Após a sequência inicial, o primeiro episódio da nona temporada do seriado se desdobra como uma sucessão de reproduções do subgênero – estilo de baixo orçamento, personagens que são arquétipos, diálogos de gosto duvidoso, jumpscare e sangue. As referências a filmes como os das franquias “O Massacre da Serra Elétrica”, “Halloween” e “Sexta-feira 13” saltam no rosto do espectador.

ANOS 80
O subtítulo “1984” se refere ao ano de ambientação da trama – ao menos, superficialmente, pois até o momento não se percebe nenhuma característica em comum com a distopia de mesmo nome escrita por George Orwell. A década faz parte do período de ouro do slasher junto com 1970, era em que foram estabelecidos os clichês nos quais a temporada se baseia. A produção e a direção é um ponto positivo visível da temporada no sentido de recriar a época. O cenário, figurino, cabelo e até o gestual dos atores parecem ter saído realmente de um filme dos anos 1980, o que é intensificado pela trilha sonora.

As cenas são acompanhadas hora por canções que poderiam tocar nas rádios oitentistas, como “`Photograph” de Def Leppard, “Private Eyes” de Daryl Hall & John Oates e “Cruel Summer” de Bananarama, hora por uma música incidental cheia de sintetizadores que poderia ter saído de um filme do John Carpenter.

Se sexo é punido com morte em slashers da época, castidade é premiada com sobrevivência. Mocinhas virginais geralmente se tornam a “final girl”, a única garota a sair com vida da matança, outro clichê do formato. A mais forte candidata ao título é Brooke (interpretada por Emma Roberts, competente em uma atuação que se diferencia das personagens megeras que Ryan Murphy geralmente reserva para ela).

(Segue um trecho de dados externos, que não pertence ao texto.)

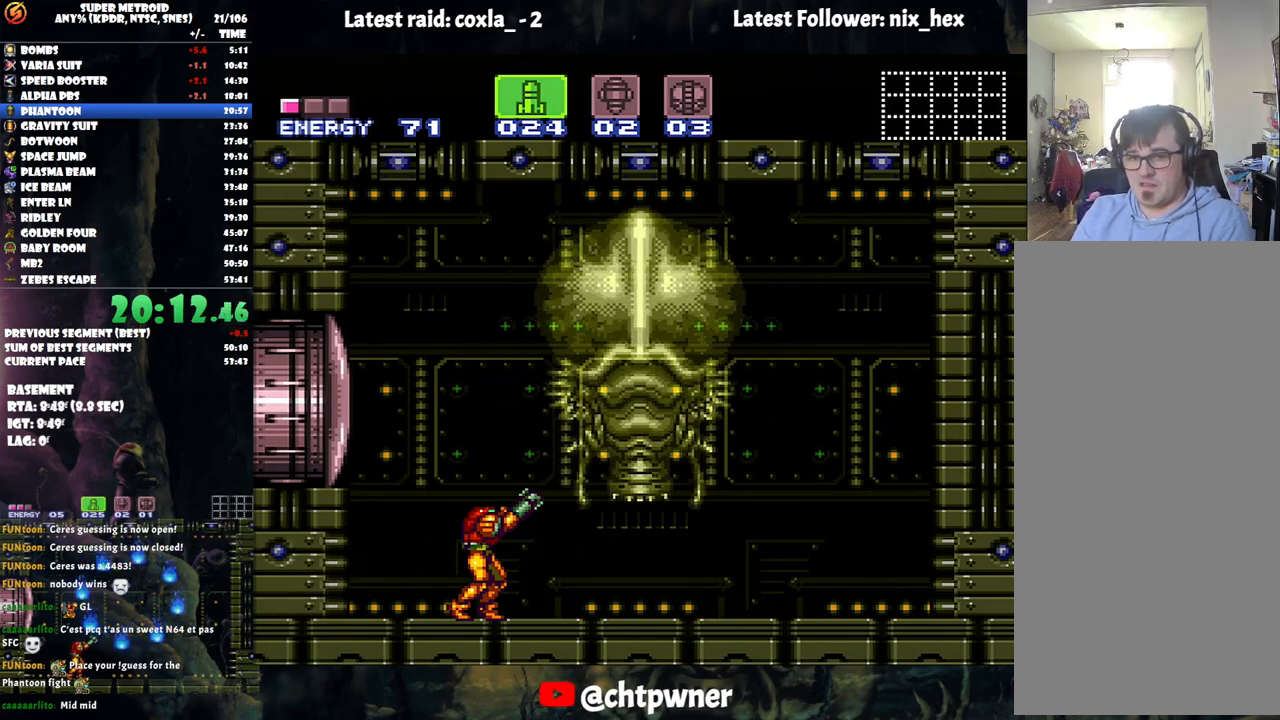
{"buttons": ["R1"], "events": []}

A personagem e a interpretação se aproximam bem mais das jovens doces e puras dos filmes dos anos 1980, que permanecem com vida até a aparição dos créditos finais apesar de realizarem uma sequência de atos arriscados, para não dizer estúpidos, antes de criar um certo tipo de esperteza diante de assassinos. Brooke é atacada por um assassino, mas sai sozinha ao ar livre no mesmo local onde foi perseguida; em uma cena fala sobre o perigo de janelas abertas em locais de massacre, no outro aparece dormindo debaixo de… uma janela aberta. Essa é nossa adorável Brooke.

Ela, e outros quatro jovens que frequentam a mesma aula de aeróbica (algo também muito anos 1980 junto com as roupas de ginástica confeccionadas com spandex) resolvem fugir de Los Angeles e buscam refúgio em um acampamento de verão, onde atuarão como instrutores. Temos aqui, com o cenário, uma referência ao primeiro filme da série “Sexta-feira 13”, de 1980.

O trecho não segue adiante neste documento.